** Opening GIVEN DATA block **

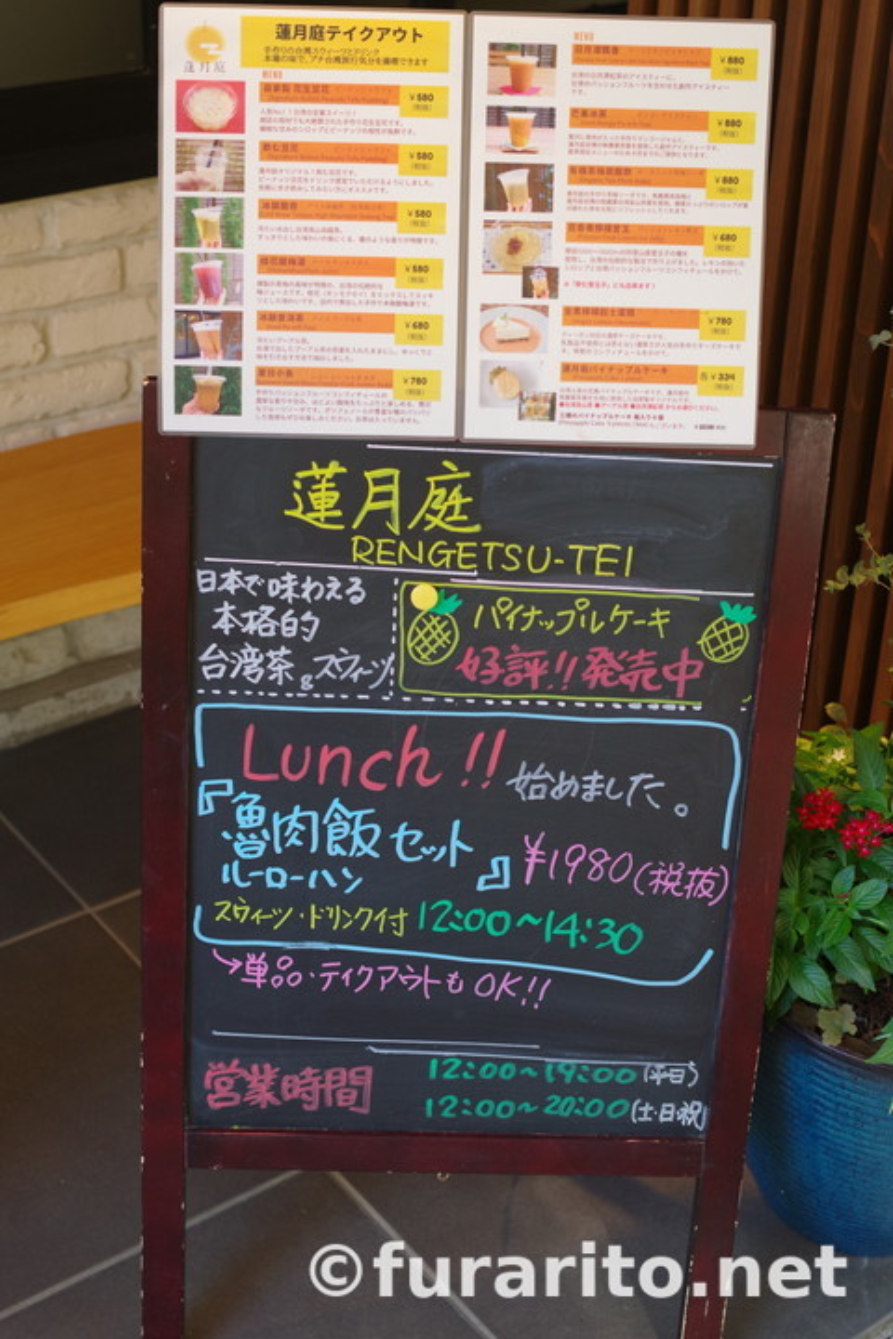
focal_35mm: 52
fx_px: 1953
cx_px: 446
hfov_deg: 25.8
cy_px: 670
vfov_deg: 37.9
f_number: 4.5
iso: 400
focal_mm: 35
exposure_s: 1/80
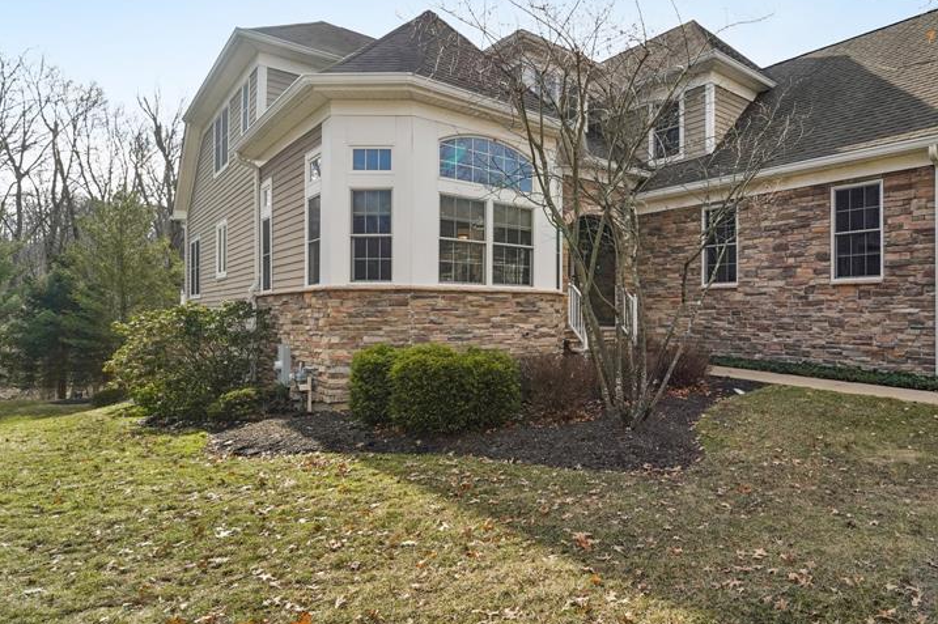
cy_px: 281
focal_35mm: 20
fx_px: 521
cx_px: 625
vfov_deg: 61.7
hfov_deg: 81.2
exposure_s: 1/320
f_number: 8
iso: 400
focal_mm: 14
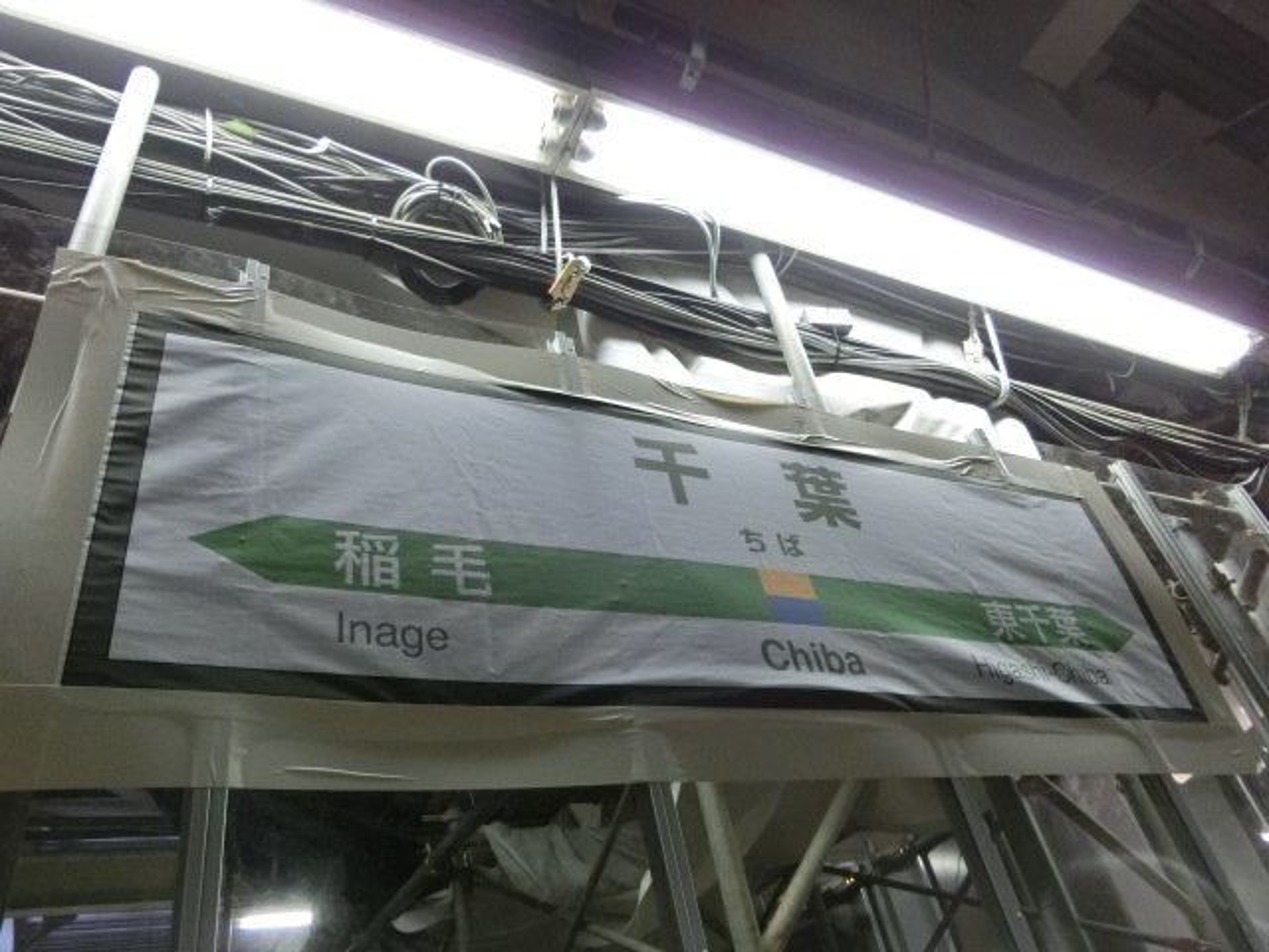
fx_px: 916
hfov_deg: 69.4
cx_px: 634
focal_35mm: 25
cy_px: 476
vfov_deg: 54.9
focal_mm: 4.5
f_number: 3.5
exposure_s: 1/60
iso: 400
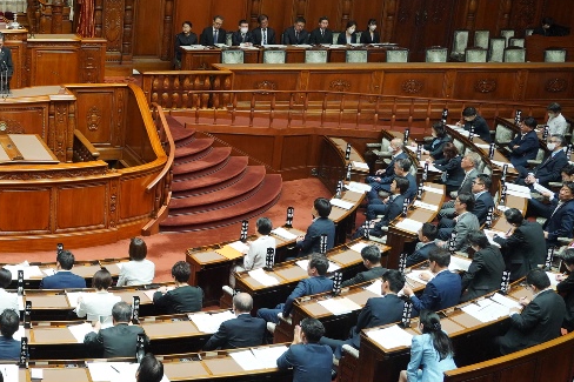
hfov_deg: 28.9
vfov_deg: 20.9
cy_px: 190
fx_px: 1036
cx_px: -9
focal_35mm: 65
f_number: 5.6
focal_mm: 31
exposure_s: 1/125
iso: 2500
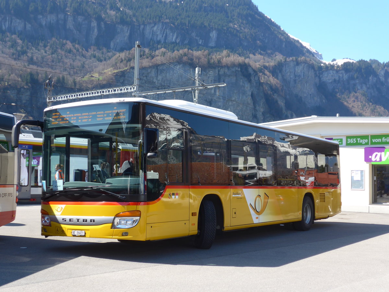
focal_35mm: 52
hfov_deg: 36.8
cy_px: 146
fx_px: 584
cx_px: 194
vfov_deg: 28.0
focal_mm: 10.7
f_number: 3.3
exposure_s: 1/500
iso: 80
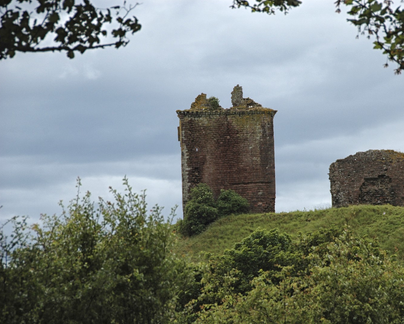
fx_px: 2745
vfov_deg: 6.7
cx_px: 241
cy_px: 162
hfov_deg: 8.4
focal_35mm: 230
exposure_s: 1/800
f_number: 7.1
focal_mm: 135
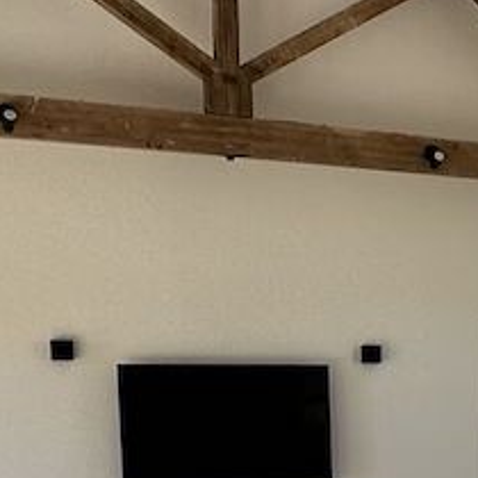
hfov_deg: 19.4
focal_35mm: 85
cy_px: 567
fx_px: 1328
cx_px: 542
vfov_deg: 19.3
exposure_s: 1/130
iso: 40
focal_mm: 2.22
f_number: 2.2
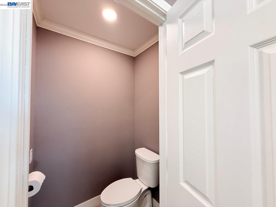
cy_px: 104
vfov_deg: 85.7
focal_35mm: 14
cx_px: 138
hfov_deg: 102.1
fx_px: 112
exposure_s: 1/60
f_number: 2.2
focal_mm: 2.22
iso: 250
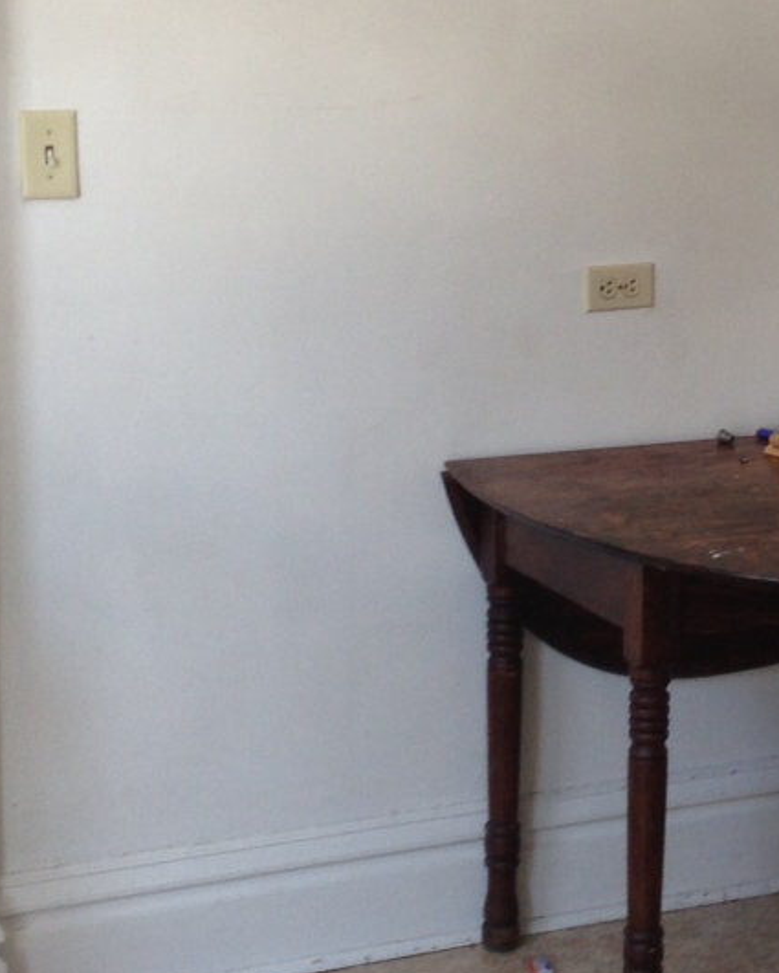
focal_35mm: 99
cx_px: 768
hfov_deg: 15.3
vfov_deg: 19.3
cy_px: 315
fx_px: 2852
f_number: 2.4
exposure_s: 1/60
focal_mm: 4.13
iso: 50
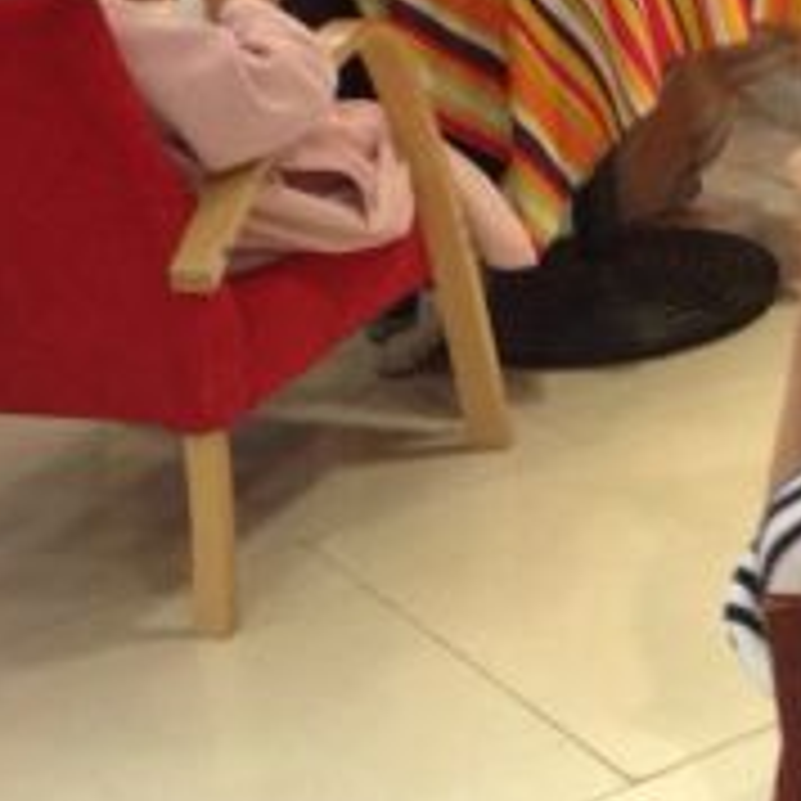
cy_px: -209
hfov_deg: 14.7
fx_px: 3011
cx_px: 945
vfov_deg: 14.6
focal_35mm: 115
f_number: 2.4
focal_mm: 4.12
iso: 160
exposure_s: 1/20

** Closing GIVEN DATA block **

= DIRECTIONS =
Type the entries above out again exactly, with no pictures.

= ANSWER =
focal_35mm: 52
fx_px: 1953
cx_px: 446
hfov_deg: 25.8
cy_px: 670
vfov_deg: 37.9
f_number: 4.5
iso: 400
focal_mm: 35
exposure_s: 1/80
cy_px: 281
focal_35mm: 20
fx_px: 521
cx_px: 625
vfov_deg: 61.7
hfov_deg: 81.2
exposure_s: 1/320
f_number: 8
iso: 400
focal_mm: 14
fx_px: 916
hfov_deg: 69.4
cx_px: 634
focal_35mm: 25
cy_px: 476
vfov_deg: 54.9
focal_mm: 4.5
f_number: 3.5
exposure_s: 1/60
iso: 400
hfov_deg: 28.9
vfov_deg: 20.9
cy_px: 190
fx_px: 1036
cx_px: -9
focal_35mm: 65
f_number: 5.6
focal_mm: 31
exposure_s: 1/125
iso: 2500
focal_35mm: 52
hfov_deg: 36.8
cy_px: 146
fx_px: 584
cx_px: 194
vfov_deg: 28.0
focal_mm: 10.7
f_number: 3.3
exposure_s: 1/500
iso: 80
fx_px: 2745
vfov_deg: 6.7
cx_px: 241
cy_px: 162
hfov_deg: 8.4
focal_35mm: 230
exposure_s: 1/800
f_number: 7.1
focal_mm: 135
hfov_deg: 19.4
focal_35mm: 85
cy_px: 567
fx_px: 1328
cx_px: 542
vfov_deg: 19.3
exposure_s: 1/130
iso: 40
focal_mm: 2.22
f_number: 2.2
cy_px: 104
vfov_deg: 85.7
focal_35mm: 14
cx_px: 138
hfov_deg: 102.1
fx_px: 112
exposure_s: 1/60
f_number: 2.2
focal_mm: 2.22
iso: 250
focal_35mm: 99
cx_px: 768
hfov_deg: 15.3
vfov_deg: 19.3
cy_px: 315
fx_px: 2852
f_number: 2.4
exposure_s: 1/60
focal_mm: 4.13
iso: 50
cy_px: -209
hfov_deg: 14.7
fx_px: 3011
cx_px: 945
vfov_deg: 14.6
focal_35mm: 115
f_number: 2.4
focal_mm: 4.12
iso: 160
exposure_s: 1/20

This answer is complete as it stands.